1.9 Form 54-101F8 is amended by deleting the fourth paragraph beginning "By voting..." and the following substituted:

By voting the securities represented by this legal proxy, you will be acknowledging that you are the beneficial owner of such securities or a person designated by the beneficial owner to vote such securities, and that you are entitled to vote such securities.

PART TWO -- EFFECTIVE DATE

2.1 These amendments come into effect on [*, 2004].

AMENDMENTS TO COMPANION POLICY 54-101CP

PART ONE - AMENDMENTS

1.1

(a) Subsection 2.1(1) of the Companion Policy 54-101CP (the Companion Policy) is amended by deleting from the final sentence the words "; an example of these types of materials would be corporate communications containing product information."

(b) Subsection 2.2(1) of the Companion Policy is amended by adding the following sentence to the end of the subsection:

Subsection 2.12(3) does not require a reporting issuer to send proxy-related materials to all beneficial owners outside Canada. A reporting issuer need only send proxy-related materials to beneficial owners who hold through proximate intermediaries that are either participants in a recognized depository, or intermediaries on the depository's intermediary master list.
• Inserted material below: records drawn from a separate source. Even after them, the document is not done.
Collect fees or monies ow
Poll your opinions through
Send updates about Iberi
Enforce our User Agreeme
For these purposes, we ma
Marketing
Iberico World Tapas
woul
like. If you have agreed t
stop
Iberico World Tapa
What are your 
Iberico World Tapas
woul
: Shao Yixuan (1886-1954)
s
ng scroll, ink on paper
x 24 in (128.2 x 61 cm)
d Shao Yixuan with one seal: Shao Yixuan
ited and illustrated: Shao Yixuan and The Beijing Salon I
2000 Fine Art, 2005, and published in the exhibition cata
(c) Subsection 2.4(2) of the Companion Policy is repealed and the following substituted:

(2) For the purposes of the Instrument, if an intermediary that holds securities has discretionary voting authority over the securities, it will be the beneficial owner of those securities for purposes of providing instructions in a client response form, and would not also be an "intermediary" with respect to those securities.

1.2 Part 4 of the Companion Policy is amended by adding the following section 4.8:

4.8 Instructions from Existing Clients -- A client deemed to be a NOBO under NP41 can continue to be treated as a NOBO under paragraph 3.3(b)(ii) of this Instrument. However, intermediaries are responsible for ensuring that they comply with their obligations under privacy legislation with respect to their clients' personal information. Intermediaries may find that, notwithstanding paragraph 3.3(b)(ii), privacy legislation requires that they take measures to obtain their clients' consent before they disclose their clients' names and security holdings to a reporting issuer or other sender of material.
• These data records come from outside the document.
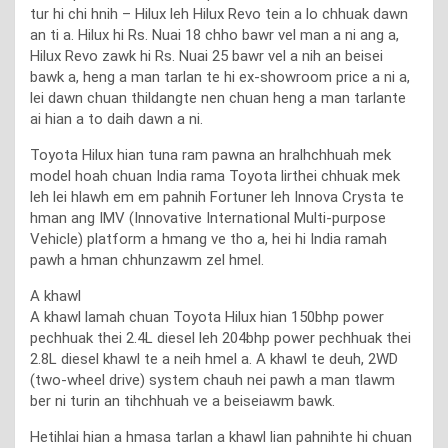
tur hi chi hnih – Hilux leh Hilux Revo tein a lo chhuak dawn
an ti a. Hilux hi Rs. Nuai 18 chho bawr vel man a ni ang a,
Hilux Revo zawk hi Rs. Nuai 25 bawr vel a nih an beisei
bawk a, heng a man tarlan te hi ex-showroom price a ni a,
lei dawn chuan thildangte nen chuan heng a man tarlante
ai hian a to daih dawn a ni.
Toyota Hilux hian tuna ram pawna an hralhchhuah mek
model hoah chuan India rama Toyota lirthei chhuak mek
leh lei hlawh em em pahnih Fortuner leh Innova Crysta te
hman ang IMV (Innovative International Multi-purpose
Vehicle) platform a hmang ve tho a, hei hi India ramah
pawh a hman chhunzawm zel hmel.
A khawl
A khawl lamah chuan Toyota Hilux hian 150bhp power
pechhuak thei 2.4L diesel leh 204bhp power pechhuak thei
2.8L diesel khawl te a neih hmel a. A khawl te deuh, 2WD
(two-wheel drive) system chauh nei pawh a man tlawm
ber ni turin an tihchhuah ve a beiseiawm bawk.
Hetihlai hian a hmasa tarlan a khawl lian pahnihte hi chuan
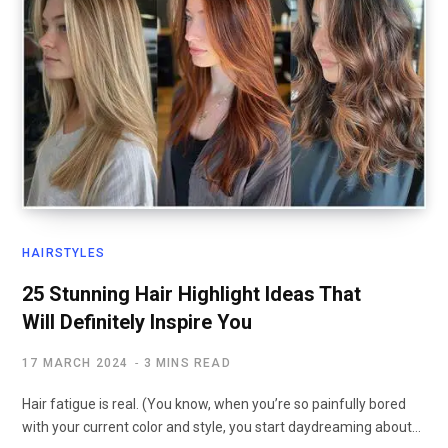
HAIRSTYLES
25 Stunning Hair Highlight Ideas That
Will Definitely Inspire You
17 MARCH 2024
3 MINS READ
Hair fatigue is real. (You know, when you’re so painfully bored
with your current color and style, you start daydreaming about…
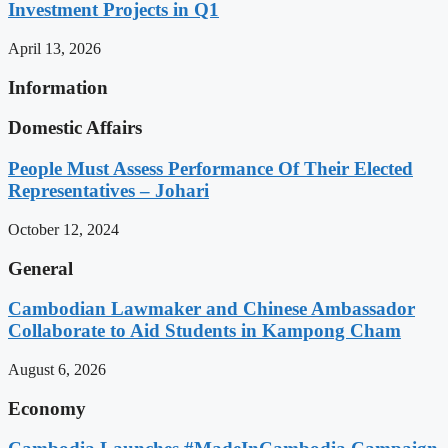
Investment Projects in Q1
April 13, 2026
Information
Domestic Affairs
People Must Assess Performance Of Their Elected
Representatives – Johari
October 12, 2024
General
Cambodian Lawmaker and Chinese Ambassador
Collaborate to Aid Students in Kampong Cham
August 6, 2026
Economy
1.3 Subsection 5.4(4) of the Companion Policy is amended by deleting the first sentence of that subsection and substituting the following:

Section 3.2 of the Instrument requires intermediaries that hold securities on behalf of a client in an account to obtain the electronic mail address of the client, if available, and if applicable, to enquire whether the client wishes to consent to electronic delivery of documents by the intermediary to the client.

1.4 Appendix A of the Companion Policy is deleted in its entirety and the following substituted:

PART TWO -- EFFECTIVE DATE

2.1 These amendments come into effect on [*, 2004].